Indien de behandeling onvoldoende efficiënt is, kan bij dergelijke patiënten een trombo-embolie optreden. De kans is klein dat dit gebeurt wanneer de INR binnen de streefwaarden is, maar bestaat niettemin. De kans wordt echter aanzienlijk groter wanneer de INR onder de streefwaarden ligt gedurende enige tijd. Om efficiënt te zijn moet de INR dus zo vlug mogelijk en zo veel mogelijk binnen de streefwaarden zijn.
Indien een trombose of embolie optreedt tijdens een antistollingsbehandeling, zal de patiënt worden behandeld met heparine en nadien opnieuw coumarines (acenocoumarol/Sintrom® Mitis, fenprocoumon/Marcoumar®). Indien de trombo-embolie optrad binnen bij INR-waarden binnen de streefwaarden, kan het nodig zijn de streefwaarden te verhogen omdat de patiënt blijkbaar een hoger dan aanvankelijk gedachte neiging tot trombo-embolie heeft.
Bloeding
Bij een antistollingsbehandeling wordt de stolling minder doelmatig. Dit betekent dat de kans op bloedingen groter wordt tijdens een dergelijke behandeling. Ook wanneer de INR goed binnen de streefwaarden is, bestaat er een toegenomen kans op bloedingen. Deze bloedingen kunnen relatief onbelangrijk zijn, zoals het optreden van blauwe plekken, spontane neusbloedingen, etc, maar kunnen ook ernstiger zijn. Ernstige bloedingen zijn bijvoorbeeld bloedingen in spieren, gewrichten, hersenen, darmen, etc. Bij een INR binnen de streefwaarden hebben patiënten gemiddeld een kans van 1.8%/jaar op een ernstige bloeding. Deze kans neemt duidelijk toe wanneer de INR boven de streefwaarden komt en zeker wanneer dit gedurende langere perioden gebeurt.
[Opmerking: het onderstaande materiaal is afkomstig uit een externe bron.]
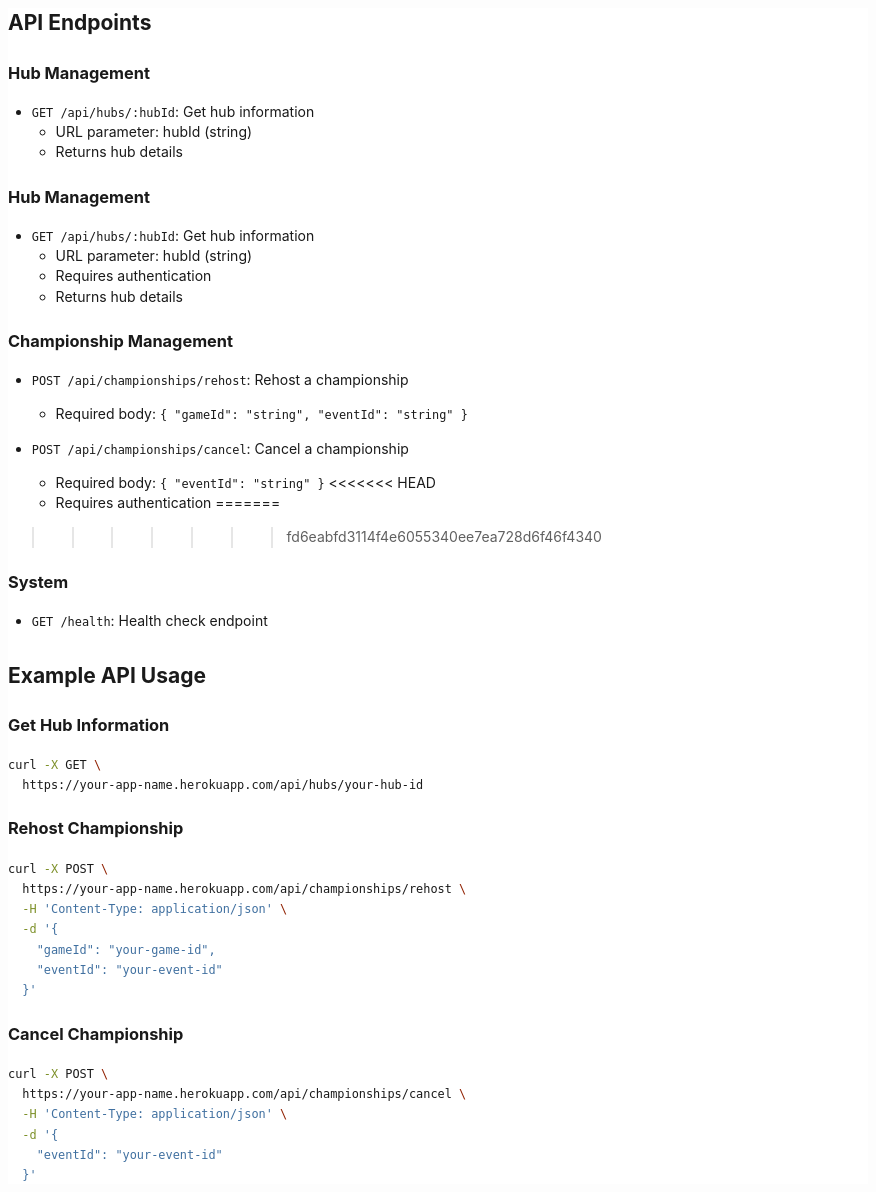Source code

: ## API Endpoints

### Hub Management
- `GET /api/hubs/:hubId`: Get hub information
  - URL parameter: hubId (string)
  - Returns hub details

### Hub Management
- `GET /api/hubs/:hubId`: Get hub information
  - URL parameter: hubId (string)
  - Requires authentication
  - Returns hub details

### Championship Management
- `POST /api/championships/rehost`: Rehost a championship
  - Required body: `{ "gameId": "string", "eventId": "string" }`
  
- `POST /api/championships/cancel`: Cancel a championship
  - Required body: `{ "eventId": "string" }`
<<<<<<< HEAD
  - Requires authentication
=======
>>>>>>> fd6eabfd3114f4e6055340ee7ea728d6f46f4340

### System
- `GET /health`: Health check endpoint

## Example API Usage

### Get Hub Information
```bash
curl -X GET \
  https://your-app-name.herokuapp.com/api/hubs/your-hub-id
```

### Rehost Championship
```bash
curl -X POST \
  https://your-app-name.herokuapp.com/api/championships/rehost \
  -H 'Content-Type: application/json' \
  -d '{
    "gameId": "your-game-id",
    "eventId": "your-event-id"
  }'
```

### Cancel Championship
```bash
curl -X POST \
  https://your-app-name.herokuapp.com/api/championships/cancel \
  -H 'Content-Type: application/json' \
  -d '{
    "eventId": "your-event-id"
  }'
```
Bij oudere patiënten is de kans op bloedingen ook groter omdat zij meer kwetsbare bloedvaten hebben.
Het is dus belangrijk dat de INR zoveel mogelijk binnen de streefwaarden blijft. Bij hoge INR waarden zal de trombosedienst onmiddellijk maatregelen nemen en de patiënten opbellen met adviezen. Dit advies kan gaan van het niet innemen van de antistollingsmedicijnen tot het innemen van vitamine K om de stolling sneller te corrigeren.
Het is belangrijk om de trombosedienst in te lichten over het optreden van bloedingen zodat maatregelen kunnen worden genomen. Bij kleine bloedingen moet niet altijd iets gebeuren, bij andere kan het niet innemen van de medicijnen volstaan, en bij nog andere kan het noodzakelijk zijn vitamine K in te nemen. Sommige bloedingen zullen echter acuut moeten worden aangepakt en opname in een ziekenhuis kan noodzakelijk zijn.
Bij bloedingen, ongevallen of onverwachte lichamelijke klachten is het altijd noodzakelijk aan te geven dat u antistollingsmedicijnen gebuikt, zodat de artsen de ernst van de situatie kunnen inschatten. Bij bepaalde klachten zoals langdurige hoofdpijn zal bij patiënten met antistollingsmedicijnen sneller aan een bloeding moeten worden gedacht dan bij andere mensen.